Exercise data section start

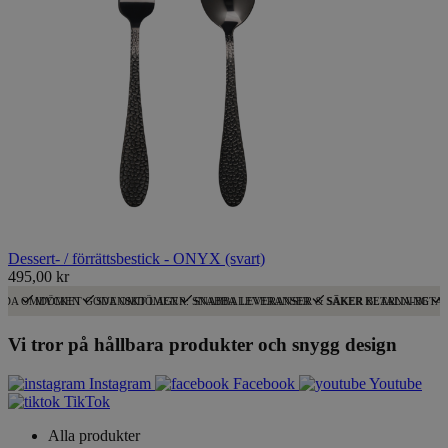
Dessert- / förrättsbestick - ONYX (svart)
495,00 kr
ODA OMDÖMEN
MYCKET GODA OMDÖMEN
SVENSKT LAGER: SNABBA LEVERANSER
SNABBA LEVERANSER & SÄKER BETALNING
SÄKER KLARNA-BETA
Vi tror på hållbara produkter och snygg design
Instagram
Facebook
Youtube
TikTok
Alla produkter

Exercise data section end
Exercise data section start

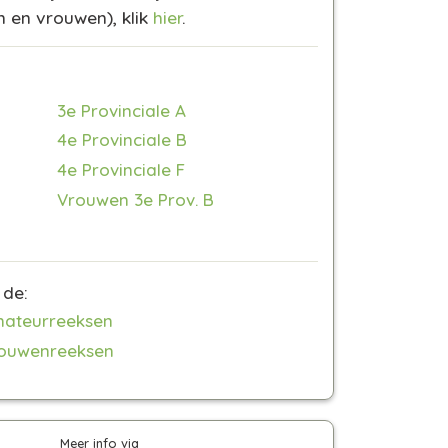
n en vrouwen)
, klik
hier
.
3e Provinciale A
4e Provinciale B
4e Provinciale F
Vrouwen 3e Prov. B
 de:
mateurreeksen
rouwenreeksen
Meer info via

Exercise data section end
Exercise data section start

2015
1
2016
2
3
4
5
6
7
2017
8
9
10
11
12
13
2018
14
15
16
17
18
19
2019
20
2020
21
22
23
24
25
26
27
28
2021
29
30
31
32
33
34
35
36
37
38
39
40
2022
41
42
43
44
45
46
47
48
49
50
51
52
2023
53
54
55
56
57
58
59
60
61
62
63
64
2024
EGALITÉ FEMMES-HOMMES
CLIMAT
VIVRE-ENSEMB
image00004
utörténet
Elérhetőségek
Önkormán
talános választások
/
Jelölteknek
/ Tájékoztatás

Exercise data section end

Every line of the listing that includes the word "SNABBA" belongs in the answer.

=== Exercise output ===
SVENSKT LAGER: SNABBA LEVERANSER
SNABBA LEVERANSER & SÄKER BETALNING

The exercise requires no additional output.